Марат смотрел на него снизу вверх, щурясь, как на солнце, и давил кривую лыбу, чтоб было, чем заслониться.
- Турбо подбежал – а ты ничо с него не спросил. И у него не спросил. Потому что ты уже знал, чо случилось. Вы ж перетерли, правильно? Пока я ее встречал? Он без твоего приказа тогда с цепи б не рыпнулся.
Девочка в сарафане на бадлон и легкие волосы, светлые, как робкое весеннее утро. Ее глаза, блестящие от слез.
- А я говорил, она со мной. Но ты ж меня предупреждал, чо.
Вова предупреждал.
- Чо молчишь-то?
Во рту пересохло. Неловко откашлялся, плеснул в пустую чашку кипятка.
- Все так.
Видел, как он вздрогнул. Пепел упал на стол. Вова задавил уголек.
- Ты чо услышать хочешь?
Слова были не те, не бодались перед пацанами на коробке, не перед кем было себя показывать, про Розу смело можно было забыть, ее сейчас волновало совсем другое, не он, не их с Маратом давняя история, не девочка с легкими светлыми волосами и не те уродливые, жирные трещины, в которые оползала и рушилась их семья. Ей под кожу, конечно, засело воспоминание: то, что Марат хранил его – в мельчайших деталях, шесть лет. Вряд ли так же подробно мог вспомнить их свадьбу или первую близость.
Дверь закрылась, тихо, невесомо, едва скрипнув, прямо как дверь в Сашкину палату, и растаяли в воздухе ее шаги.
Сел к нему. На развалинах, под обломками – нечего больше было беречь. Разлетелись в пыль зеркала.

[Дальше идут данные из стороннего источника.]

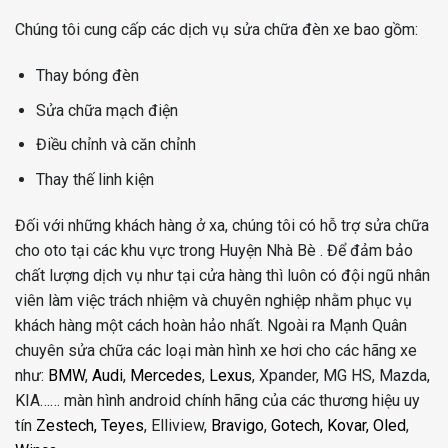
Chúng tôi cung cấp các dịch vụ sửa chữa đèn xe bao gồm:
Thay bóng đèn
Sửa chữa mạch điện
Điều chỉnh và căn chỉnh
Thay thế linh kiện
Đối với những khách hàng ở xa, chúng tôi có hỗ trợ sửa chữa
cho oto tại các khu vực trong Huyện Nhà Bè . Để đảm bảo
chất lượng dịch vụ như tại cửa hàng thì luôn có đội ngũ nhân
viên làm việc trách nhiệm và chuyên nghiệp nhằm phục vụ
khách hàng một cách hoàn hảo nhất. Ngoài ra Mạnh Quân
chuyên sửa chữa các loại màn hình xe hơi cho các hãng xe
như:
BMW
,
Audi
,
Mercedes
,
Lexus
, Xpander, MG HS, Mazda,
KIA…… màn hình android chính hãng của các thương hiệu uy
tín
Zestech,
Teyes
, Elliview,
Bravigo
,
Gotech,
Kovar,
Oled
,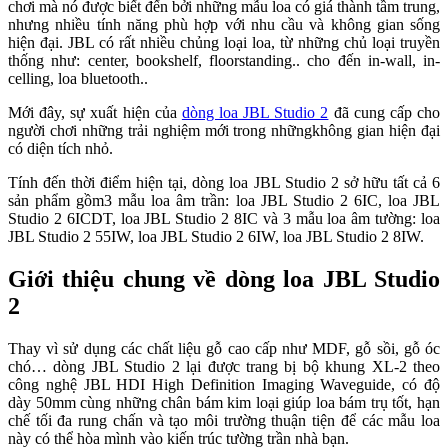
chơi mà nó được biết đến bởi những mẫu loa có giá thành tầm trung,
nhưng nhiều tính năng phù hợp với nhu cầu và không gian sống
hiện đại. JBL có rất nhiều chủng loại loa, từ những chủ loại truyền
thống như: center, bookshelf, floorstanding.. cho đến in-wall, in-
celling, loa bluetooth..
Mới đây, sự xuất hiện của
dòng loa JBL Studio 2
đã cung cấp cho
người chơi những trải nghiệm mới trong nhữngkhông gian hiện đại
có diện tích nhỏ.
Tính đến thời điểm hiện tại, dòng loa JBL Studio 2 sở hữu tất cả 6
sản phẩm gồm3 mẫu loa âm trần: loa JBL Studio 2 6IC, loa JBL
Studio 2 6ICDT, loa JBL Studio 2 8IC và 3 mẫu loa âm tường: loa
JBL Studio 2 55IW, loa JBL Studio 2 6IW, loa JBL Studio 2 8IW.
Giới thiệu chung về dòng loa JBL Studio
2
Thay vì sử dụng các chất liệu gỗ cao cấp như MDF, gỗ sồi, gỗ óc
chó… dòng JBL Studio 2 lại được trang bị bộ khung XL-2 theo
công nghệ JBL HDI High Definition Imaging Waveguide, có độ
dày 50mm cùng những chân bám kim loại giúp loa bám trụ tốt, hạn
chế tối đa rung chấn và tạo môi trường thuận tiện để các mẫu loa
này có thể hòa mình vào kiến trúc tường trần nhà bạn.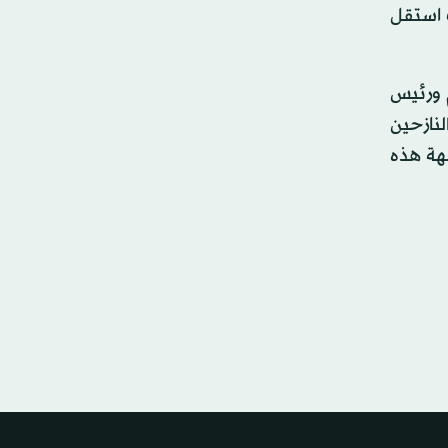
ث استقل
 ورئيس
نازحين
جهة هذه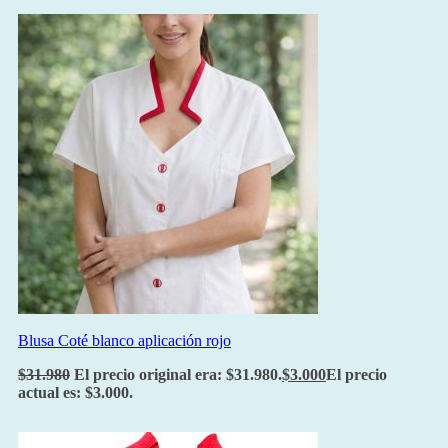
Blusa Coté blanco aplicación rojo
$
31.980
El precio original era: $31.980.
$
3.000
El precio
actual es: $3.000.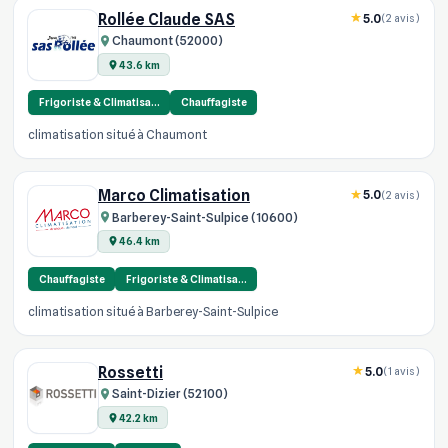
Rollée Claude SAS
5.0
(2 avis)
Chaumont (52000)
43.6 km
Frigoriste & Climatisa…
Chauffagiste
climatisation situé à Chaumont
Marco Climatisation
5.0
(2 avis)
Barberey-Saint-Sulpice (10600)
46.4 km
Chauffagiste
Frigoriste & Climatisa…
climatisation situé à Barberey-Saint-Sulpice
Rossetti
5.0
(1 avis)
Saint-Dizier (52100)
42.2 km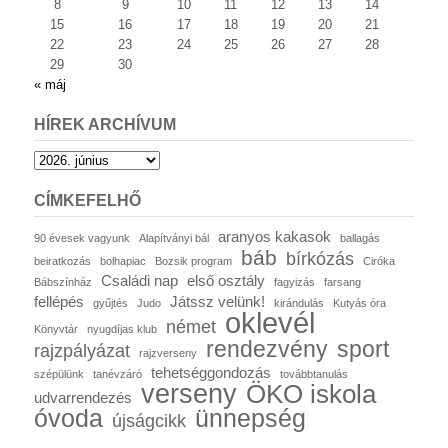
8
9
10
11
12
13
14
15
16
17
18
19
20
21
22
23
24
25
26
27
28
29
30
« máj
HÍREK ARCHÍVUM
Hírek
archívum
CÍMKEFELHŐ
aranyos kakasok
90 évesek vagyunk
Alapítványi bál
ballagás
báb
bírkózás
beiratkozás
bolhapiac
Bozsik program
Ciróka
Családi nap
első osztály
Bábszínház
fagyizás
farsang
fellépés
Játssz velünk!
gyűjtés
Judo
kirándulás
Kutyás óra
oklevél
német
Könyvtár
nyugdíjas klub
rendezvény
sport
rajzpályázat
rajzverseny
tehetséggondozás
szépülünk
tanévzáró
továbbtanulás
verseny
ÖKO iskola
udvarrendezés
óvoda
ünnepség
újságcikk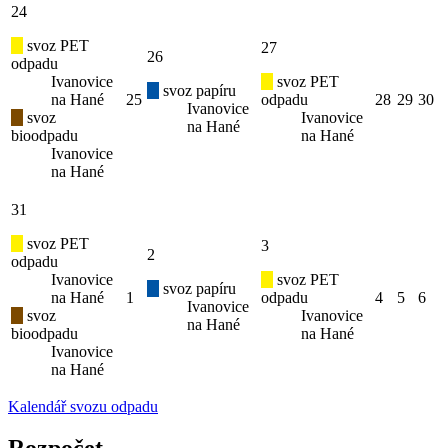
24
svoz PET
27
26
odpadu
Ivanovice
svoz PET
svoz papíru
na Hané
25
odpadu
28
29
30
Ivanovice
svoz
Ivanovice
na Hané
bioodpadu
na Hané
Ivanovice
na Hané
31
svoz PET
3
2
odpadu
Ivanovice
svoz PET
svoz papíru
na Hané
1
odpadu
4
5
6
Ivanovice
svoz
Ivanovice
na Hané
bioodpadu
na Hané
Ivanovice
na Hané
Kalendář svozu odpadu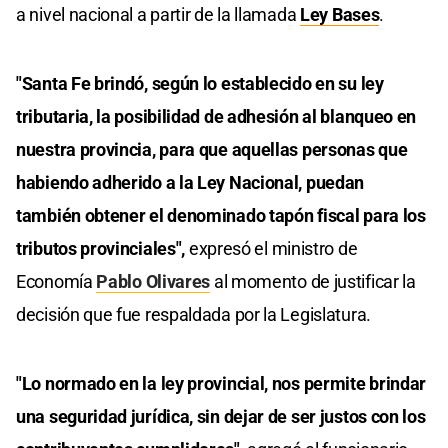
a nivel nacional a partir de la llamada
Ley Bases
.
"Santa Fe brindó, según lo establecido en su ley
tributaria, la posibilidad de adhesión al blanqueo en
nuestra provincia, para que aquellas personas que
habiendo adherido a la Ley Nacional, puedan
también obtener el denominado tapón fiscal para los
tributos provinciales",
expresó el ministro de
Economía
Pablo Olivares
al momento de justificar la
decisión que fue respaldada por la Legislatura.
"Lo normado en la ley provincial, nos permite brindar
una seguridad jurídica, sin dejar de ser justos con los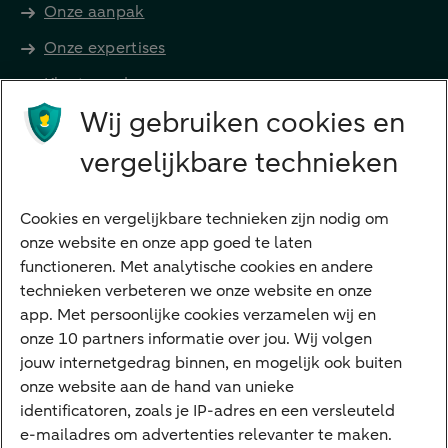
Onze aanpak
Onze expertises
Klant worden
Producten
Wij gebruiken cookies en
Beleggen
vergelijkbare technieken
Financieren
Cookies en vergelijkbare technieken zijn nodig om
Betalen
onze website en onze app goed te laten
Sparen
functioneren. Met analytische cookies en andere
Meest gezocht
technieken verbeteren we onze website en onze
app. Met persoonlijke cookies verzamelen wij en
Jaaroverzicht
onze 10 partners informatie over jou. Wij volgen
jouw internetgedrag binnen, en mogelijk ook buiten
Machtiging
onze website aan de hand van unieke
E.dentifier
identificatoren, zoals je IP-adres en een versleuteld
e-mailadres om advertenties relevanter te maken.
Deposito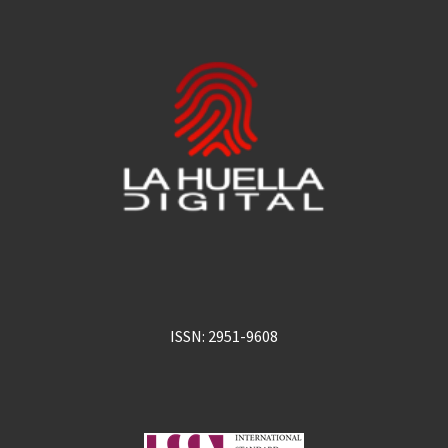
ISSN: 2951-9608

- Я тогда думал, с ней все. Отомстить можно, починить – никак. И тебе там будет только горе, а так – чо, две недели ходили, через две забудешь. Она как умерла для меня. Я вон для жены твоей умер сейчас. Для тебя – тем более.
- Хуйня.
А пока говорил, перед глазами вдруг встала площадка садика – и сгорбленные тени вокруг Славки Могилы. Сашина ладонь охранительным, позорным весом лежала на плече. Окаменел и не мог издать ни звука.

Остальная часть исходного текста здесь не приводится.